Grandmother had to be able to see the sky – even at night, when there was nothing to see. She said it was the same sky they had at home." Home is not Vladivostok, where she shares a house with her daughter and granddaughter, and is treated as senile, only speaking her native language when caught off-guard in the watches of the night. Her home is somewhere far distant in both time and space.
In Sofi Oksanen's novel, granddaughter Zara becomes intrigued by this nocturnal speech and learns the outlandish-seeming tongue of her own forebears. One day she will visit the country where it is the norm - together with rhubarb crumble, redcurrant nectar and beautiful legends. But when eventually Zara does go to Estonia - ironically in 1992, a year after independence - it is as a girl-on-the-run who has exchanged Russia for the terrifying, obscene slavery of the sex trade.
A further irony is that the place Zara comes to in Estonia is the old family home, lived in now by Aliide Truu, sister to her beloved grandmother. Zara has carried through many vicissitudes a photo of the two of them.
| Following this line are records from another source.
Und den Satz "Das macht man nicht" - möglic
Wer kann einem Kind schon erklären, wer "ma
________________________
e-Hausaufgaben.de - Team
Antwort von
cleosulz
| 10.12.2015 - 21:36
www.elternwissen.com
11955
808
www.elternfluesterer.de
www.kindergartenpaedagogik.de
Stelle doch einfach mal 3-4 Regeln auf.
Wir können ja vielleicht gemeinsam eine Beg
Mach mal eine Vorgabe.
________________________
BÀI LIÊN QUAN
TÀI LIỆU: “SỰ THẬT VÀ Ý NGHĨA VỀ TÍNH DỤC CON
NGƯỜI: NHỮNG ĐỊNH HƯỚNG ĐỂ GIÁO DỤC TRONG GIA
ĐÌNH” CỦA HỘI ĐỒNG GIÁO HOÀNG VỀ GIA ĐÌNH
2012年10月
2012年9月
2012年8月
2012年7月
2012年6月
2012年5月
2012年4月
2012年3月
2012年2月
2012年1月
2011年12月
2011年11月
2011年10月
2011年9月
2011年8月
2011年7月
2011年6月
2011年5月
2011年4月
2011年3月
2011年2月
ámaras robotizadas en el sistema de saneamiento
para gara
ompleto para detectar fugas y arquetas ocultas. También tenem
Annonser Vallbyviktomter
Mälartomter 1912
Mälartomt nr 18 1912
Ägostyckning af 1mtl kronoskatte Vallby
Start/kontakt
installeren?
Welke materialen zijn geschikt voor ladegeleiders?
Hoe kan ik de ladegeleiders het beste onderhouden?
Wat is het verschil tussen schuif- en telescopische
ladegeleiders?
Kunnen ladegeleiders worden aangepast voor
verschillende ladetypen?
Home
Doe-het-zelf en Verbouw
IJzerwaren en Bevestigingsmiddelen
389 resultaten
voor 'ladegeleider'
But for Aliide this picture elicits no tender emotions, only dread that the cruel past is still alive.
The sisters hated one another, with a hatred inextricable from the impositions of the history through which they, ordinary country people, had to live. These two young women balanced expediency against longer-term hopes, loyalties against self-interest, desires against objectivity. Aliide, always the loser in any comparisons between herself and her pretty, practical, warm-hearted sister, long ago realised that, whatever course she decided on, it would not grant her the satisfactions she felt entitled to. Her nature is as complex as her predicament, and she commands the Goya-like landscape of this powerful, passionately wrought novel, with her bewildered great-niece as part-foil, part-unwitting mirror-image, part-victim.
The physical horrors Zara is subjected to – recalling Lukas Moodyson's film, Lilja 4-Ever - are dwarfed by the more protracted moral horrors of Aliide's betrayals. The 1940s in Estonia resemble a sandwich with all three sections poisoned: Soviet occupation after the Molotov-Ribbentrop pact was followed by German "liberation" (a second vicious occupation), and then Russian re-conquest and incorporation into the USSR. The Finnish-Estonian Oksanen presents her history in a series of vivid cameos. Their order defies conventional chronology but corresponds to an inner logic of association and feeling, and so builds up the more strongly to the emotionally shattering climax.
The whole constitutes a metaphor for how deprivations of freedom never suppress our yearnings for it, yet these may take their own moral toll. Readers should brush up on Estonia's harsh 20th-century history to do proper justice to this extraordinary novel's unflinching scrutiny of heart and conscience operating in near-impossible circumstances.